Starting with the line that contains "NLI to Database, Research based project" and going on through the line that contains "# STEPS FOR", give those lines as a JSON list of strings, one string per line, with blank lines left out.

_ _ _ _ _ _ _

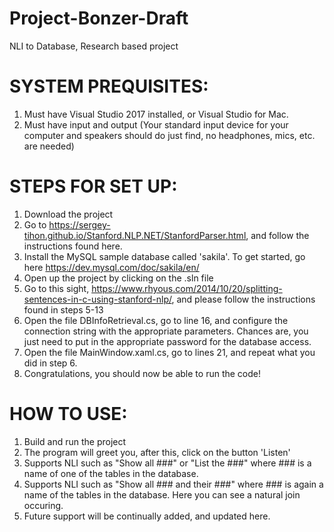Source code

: # Project-Bonzer-Draft

NLI to Database, Research based project

# SYSTEM PREQUISITES:

1. Must have Visual Studio 2017 installed, or Visual Studio for Mac.
2. Must have input and output (Your standard input device for your computer and speakers should do just find, no headphones, mics, etc. are needed)

# STEPS FOR SET UP:

1. Download the project
2. Go to https://sergey-tihon.github.io/Stanford.NLP.NET/StanfordParser.html, and follow the instructions found here.
3. Install the MySQL sample database called 'sakila'. To get started, go here https://dev.mysql.com/doc/sakila/en/
4. Open up the project by clicking on the .sln file
5. Go to this sight, https://www.rhyous.com/2014/10/20/splitting-sentences-in-c-using-stanford-nlp/, and please follow the instructions found in steps 5-13
6. Open the file DBInfoRetrieval.cs, go to line 16, and configure the connection string with the appropriate parameters. Chances are, you just need to put in the appropriate password for the database access.
7. Open the file MainWindow.xaml.cs, go to lines 21, and repeat what you did in step 6.
8. Congratulations, you should now be able to run the code!

# HOW TO USE:

1. Build and run the project
2. The program will greet you, after this, click on the button 'Listen'
3. Supports NLI such as "Show all ###" or "List the ###" where ### is a name of one of the tables in the database.
4. Supports NLI such as "Show all ### and their ###" where ### is again a name of the tables in the database. Here you can see a natural join occuring.
5. Future support will be continually added, and updated here.
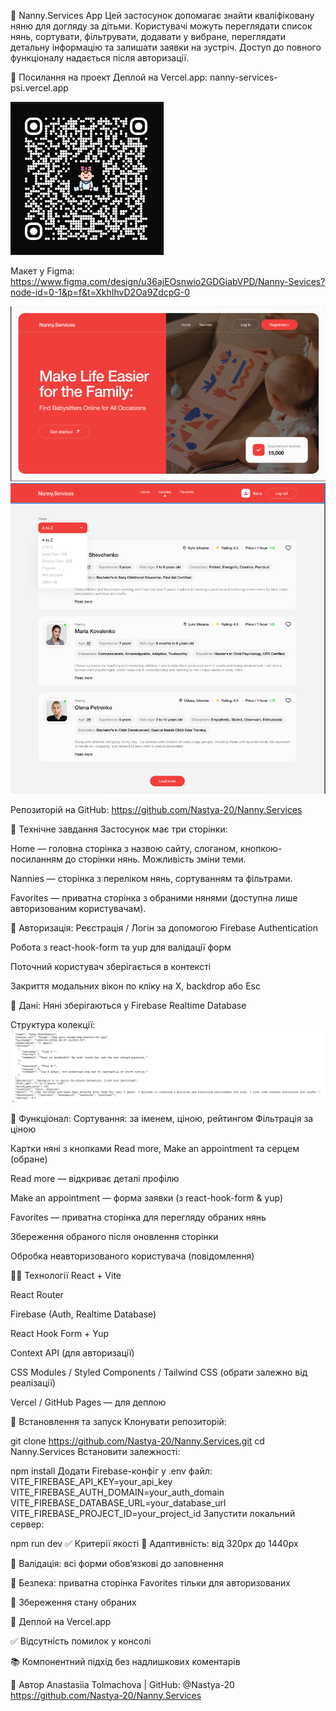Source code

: 🧸 Nanny.Services App
Цей застосунок допомагає знайти кваліфіковану няню для догляду за дітьми.
 Користувачі можуть переглядати список нянь, сортувати, фільтрувати, додавати у вибране, 
 переглядати детальну інформацію та залишати заявки на зустріч. 
 Доступ до повного функціоналу надається після авторизації.

🔗 Посилання на проект
Деплой на Vercel.app: nanny-services-psi.vercel.app

![QR code](./assets/image-3.png)

Макет у Figma: https://www.figma.com/design/u36ajEOsnwio2GDGiabVPD/Nanny-Sevices?node-id=0-1&p=f&t=XkhIhvD2Oa9ZdcpG-0

![Головна сторінка](./assets/image.png)
![Сторінка з нянями](./assets/image-1.png)

Репозиторій на GitHub: https://github.com/Nastya-20/Nanny.Services

📌 Технічне завдання
Застосунок має три сторінки:

Home — головна сторінка з назвою сайту, слоганом, кнопкою-посиланням до сторінки нянь. Можливість зміни теми.

Nannies — сторінка з переліком нянь, сортуванням та фільтрами.

Favorites — приватна сторінка з обраними нянями (доступна лише авторизованим користувачам).

🔐 Авторизація:
Реєстрація / Логін за допомогою Firebase Authentication

Робота з react-hook-form та yup для валідації форм

Поточний користувач зберігається в контексті

Закриття модальних вікон по кліку на Х, backdrop або Esc

💾 Дані:
Няні зберігаються у Firebase Realtime Database

Структура колекції:
![json](./assets/image-2.png)

📄 Функціонал:
Сортування: за іменем, ціною, рейтингом
Фільтрація за ціною

Картки няні з кнопками Read more, Make an appointment та серцем (обране)

Read more — відкриває деталі профілю

Make an appointment — форма заявки (з react-hook-form & yup)

Favorites — приватна сторінка для перегляду обраних нянь

Збереження обраного після оновлення сторінки

Обробка неавторизованого користувача (повідомлення)

🧑‍💻 Технології
React + Vite

React Router

Firebase (Auth, Realtime Database)

React Hook Form + Yup

Context API (для авторизації)

CSS Modules / Styled Components / Tailwind CSS (обрати залежно від реалізації)

Vercel / GitHub Pages — для деплою

🧰 Встановлення та запуск
Клонувати репозиторій:

git clone https://github.com/Nastya-20/Nanny.Services.git
cd Nanny.Services
Встановити залежності:

npm install
Додати Firebase-конфіг у .env файл:
VITE_FIREBASE_API_KEY=your_api_key
VITE_FIREBASE_AUTH_DOMAIN=your_auth_domain
VITE_FIREBASE_DATABASE_URL=your_database_url
VITE_FIREBASE_PROJECT_ID=your_project_id
Запустити локальний сервер:

npm run dev
✅ Критерії якості
📱 Адаптивність: від 320px до 1440px

🧠 Валідація: всі форми обов’язкові до заповнення

🔐 Безпека: приватна сторінка Favorites тільки для авторизованих

🔄 Збереження стану обраних

🚀 Деплой на Vercel.app

✅ Відсутність помилок у консолі

📚 Компонентний підхід без надлишкових коментарів

🧠 Автор
Anastasiia Tolmachova | GitHub: @Nastya-20
https://github.com/Nastya-20/Nanny.Services





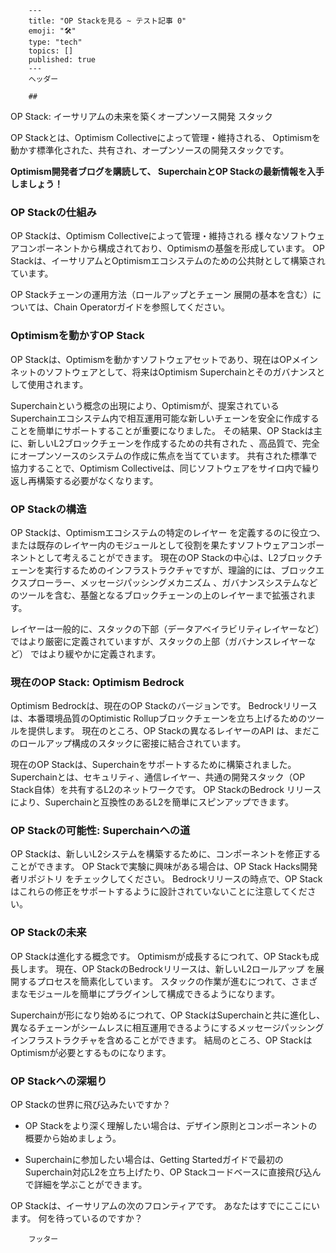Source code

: 
        ---
        title: "OP Stackを見る ~ テスト記事 0"
        emoji: "🛠"
        type: "tech" 
        topics: []
        published: true
        ---
        ヘッダー
        
        ##
 OP Stack: イーサリアムの未来を築くオープンソース開発
スタック

OP Stackとは、Optimism Collectiveによって管理・維持される、
Optimismを動かす標準化された、共有され、オープンソースの開発スタックです。

**Optimism開発者ブログを購読して、
SuperchainとOP Stackの最新情報を入手しましょう！**

### OP Stackの仕組み

OP Stackは、Optimism Collectiveによって管理・維持される
様々なソフトウェアコンポーネントから構成されており、Optimismの基盤を形成しています。 OP Stackは、イーサリアムとOptimismエコシステムのための公共財として構築されています。

OP Stackチェーンの運用方法（ロールアップとチェーン
展開の基本を含む）については、Chain Operatorガイドを参照してください。 

### Optimismを動かすOP Stack

OP Stackは、Optimismを動かすソフトウェアセットであり、現在はOPメインネットのソフトウェアとして、将来はOptimism
 Superchainとそのガバナンスとして使用されます。

Superchainという概念の出現により、Optimismが、提案されているSuperchainエコシステム内で相互運用可能な新しいチェーンを安全に作成することを簡単にサポートすることが重要になりました。 その結果、OP Stackは主に、新しいL2ブロックチェーンを作成するための共有された
、高品質で、完全にオープンソースのシステムの作成に焦点を当てています。 共有された標準で協力することで、Optimism Collectiveは、同じソフトウェアをサイロ内で繰り返し再構築する必要がなくなります。

### OP Stackの構造

OP Stackは、Optimismエコシステムの特定のレイヤー
を定義するのに役立つ、または既存のレイヤー内のモジュールとして役割を果たすソフトウェアコンポーネントとして考えることができます。 現在のOP Stackの中心は、L2ブロックチェーンを実行するためのインフラストラクチャですが、理論的には、ブロックエクスプローラー、メッセージパッシングメカニズム
、ガバナンスシステムなどのツールを含む、基盤となるブロックチェーンの上のレイヤーまで拡張されます。

レイヤーは一般的に、スタックの下部（データアベイラビリティレイヤーなど）ではより厳密に定義されていますが、スタックの上部（ガバナンスレイヤーなど）
ではより緩やかに定義されます。

### 現在のOP Stack: Optimism Bedrock

Optimism Bedrockは、現在のOP Stackのバージョンです。 Bedrockリリースは、本番環境品質のOptimistic Rollupブロックチェーンを立ち上げるためのツールを提供します。 現在のところ、OP Stackの異なるレイヤーのAPI
は、まだこのロールアップ構成のスタックに密接に結合されています。

現在のOP Stackは、Superchainをサポートするために構築されました。 Superchainとは、セキュリティ、通信レイヤー、共通の開発スタック（OP Stack自体）を共有するL2のネットワークです。 OP StackのBedrock
リリースにより、Superchainと互換性のあるL2を簡単にスピンアップできます。 

### OP Stackの可能性: Superchainへの道

OP Stackは、新しいL2システムを構築するために、コンポーネントを修正することができます。 OP Stackで実験に興味がある場合は、OP Stack Hacks開発者リポジトリ
をチェックしてください。 Bedrockリリースの時点で、OP Stackはこれらの修正をサポートするように設計されていないことに注意してください。 

### OP Stackの未来

OP Stackは進化する概念です。 Optimismが成長するにつれて、OP Stackも成長します。 現在、OP StackのBedrockリリースは、新しいL2ロールアップ
を展開するプロセスを簡素化しています。 スタックの作業が進むにつれて、さまざまなモジュールを簡単にプラグインして構成できるようになります。 

Superchainが形になり始めるにつれて、OP StackはSuperchainと共に進化し、異なるチェーンがシームレスに相互運用できるようにするメッセージパッシング
インフラストラクチャを含めることができます。 結局のところ、OP StackはOptimismが必要とするものになります。

### OP Stackへの深堀り

OP Stackの世界に飛び込みたいですか？

- OP Stackをより深く理解したい場合は、デザイン原則とコンポーネントの概要から始めましょう。

- Superchainに参加したい場合は、Getting Startedガイドで最初のSuperchain対応L2を立ち上げたり、OP Stackコードベースに直接飛び込んで詳細を学ぶことができます。

OP Stackは、イーサリアムの次のフロンティアです。 あなたはすでにここにいます。 何を待っているのですか？



        
        フッター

_ _ _ _ _ _ _

▶ _Answer box_:
[
  "NLI to Database, Research based project",
  "# SYSTEM PREQUISITES:",
  "1. Must have Visual Studio 2017 installed, or Visual Studio for Mac.",
  "2. Must have input and output (Your standard input device for your computer and speakers should do just find, no headphones, mics, etc. are needed)",
  "# STEPS FOR SET UP:"
]